From the article This seems to defeat the purpose of having a home DC charger for your EV - IMO. It was revealed not too long ago that when (for example) Tesla charges above 20 kW, an algorithm records the count - so that once the traction pack receives a certain # of charges - & the level is >20kw - (tesla won't say whether that's 100,000 miles, 150,000 miles, or just the number of total >20kw charges) all future Max charge rates drops. So - your max charge rate will no longer be 100KW, or 150KW, or 250KW. Apparently this is a prophylactic strategy that ensures that traction pack capacity will endure for a long long time, & that's a good motive, but it should be brought forth in the boilerplate, rather than discovering it after the fact... & then, discovering that the manufacturer doesn't even want to acknowledge it - until hard-pressed. All that to say, why not bump up the product to 20kw. I guess it's because cost would more than likely double. .
Maybe, but not by much. I just had a quick look, and it looks like it's rated at 7.4kW. Here's a 7.7kW grid-tie solar inverter for $1,600: SMA Sunny Boy US-41 SunSpec Inverters | altE But this device is bi-directional so it's more complicated (it has to have a battery charge control system as well, and bi-directional power flow through the power stage). Perhaps $2-3k in volume but $4k in low-volume seems pretty reasonable to me.
Okay, that context helps me see the value a bit better. I appreciate that you're taking the time to make it easier to understand. While I do work in a technical field I'm generally expected to take the power for granted and do things with it. On the other hand I also maintain the family beach cottage, electrified since 1949 yet never grid-connected. I helped my dad add PV in 1987. I've seen many iterations of home-scale offgrid and directly worked with bits of it for our bespoke electrical system over the years so it's not completely unfamiliar to me, I just don't get to see the same scope or scale you deal with.
Similar units have been available in Japan going back to at least the PiP. The converted yen prices were twice as much as this one is suppose to cost, at best.
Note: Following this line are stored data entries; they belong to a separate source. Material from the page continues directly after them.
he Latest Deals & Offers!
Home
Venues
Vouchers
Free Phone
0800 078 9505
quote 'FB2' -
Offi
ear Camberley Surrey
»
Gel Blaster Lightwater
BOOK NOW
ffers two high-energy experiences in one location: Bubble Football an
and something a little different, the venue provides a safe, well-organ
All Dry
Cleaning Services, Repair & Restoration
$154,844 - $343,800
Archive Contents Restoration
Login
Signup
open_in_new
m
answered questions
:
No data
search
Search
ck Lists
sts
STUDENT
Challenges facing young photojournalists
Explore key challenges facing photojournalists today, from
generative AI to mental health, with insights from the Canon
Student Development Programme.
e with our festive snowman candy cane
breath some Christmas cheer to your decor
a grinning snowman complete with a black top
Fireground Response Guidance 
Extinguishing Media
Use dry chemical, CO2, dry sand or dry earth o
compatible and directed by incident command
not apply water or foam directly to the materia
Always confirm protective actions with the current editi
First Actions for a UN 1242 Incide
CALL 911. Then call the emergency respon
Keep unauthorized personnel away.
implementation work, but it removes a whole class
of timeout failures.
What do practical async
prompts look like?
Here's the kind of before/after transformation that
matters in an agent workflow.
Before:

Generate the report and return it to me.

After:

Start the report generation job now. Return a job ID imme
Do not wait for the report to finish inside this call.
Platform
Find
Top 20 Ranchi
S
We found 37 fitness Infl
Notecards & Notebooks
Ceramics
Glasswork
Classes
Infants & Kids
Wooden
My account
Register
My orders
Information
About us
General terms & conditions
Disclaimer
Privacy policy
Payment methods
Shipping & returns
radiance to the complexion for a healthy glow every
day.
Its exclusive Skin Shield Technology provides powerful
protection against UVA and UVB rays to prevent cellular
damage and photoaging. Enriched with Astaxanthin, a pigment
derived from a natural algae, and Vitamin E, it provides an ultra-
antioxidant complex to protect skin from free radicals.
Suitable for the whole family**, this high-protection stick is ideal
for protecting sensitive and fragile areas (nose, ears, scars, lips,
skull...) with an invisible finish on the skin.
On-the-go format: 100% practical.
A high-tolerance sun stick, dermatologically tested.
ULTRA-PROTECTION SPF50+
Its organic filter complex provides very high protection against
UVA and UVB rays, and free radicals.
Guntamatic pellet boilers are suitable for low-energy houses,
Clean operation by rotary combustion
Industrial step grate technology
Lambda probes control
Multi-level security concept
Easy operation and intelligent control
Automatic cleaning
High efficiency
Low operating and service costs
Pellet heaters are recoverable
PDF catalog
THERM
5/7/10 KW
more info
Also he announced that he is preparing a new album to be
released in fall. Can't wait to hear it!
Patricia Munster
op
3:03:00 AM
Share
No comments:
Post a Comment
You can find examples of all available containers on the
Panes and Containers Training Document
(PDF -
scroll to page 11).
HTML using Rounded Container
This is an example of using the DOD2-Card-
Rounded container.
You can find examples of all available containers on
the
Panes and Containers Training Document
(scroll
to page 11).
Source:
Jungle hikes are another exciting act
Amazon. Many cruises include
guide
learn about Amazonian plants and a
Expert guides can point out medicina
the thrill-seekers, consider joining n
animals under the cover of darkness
One of those units would have been needed for a Mirai to power a home, which likely why that ability didn't become available here. It is a Level 1 DC charger. You don't need Level 2 DC charging(formerly Level 3) for charging at home.
certainly true - for many. 7kW charge speed is adequate. Even so, there are quite a few folks who purchase quicker on board chargers. The fastest on-board Chargers for tesla, are 80 amps. Our Model X was ordered with a 72 amp on board unit. 7kW's speed on a 100kWh pack could represent as long as 14hrs of charging. .
If you have a 300 mile round-trip commute every day, 7kW might not be enough. If I had a 300 mile round-trip commute every day, I think I'd use the 240V source to get myself out of that commute.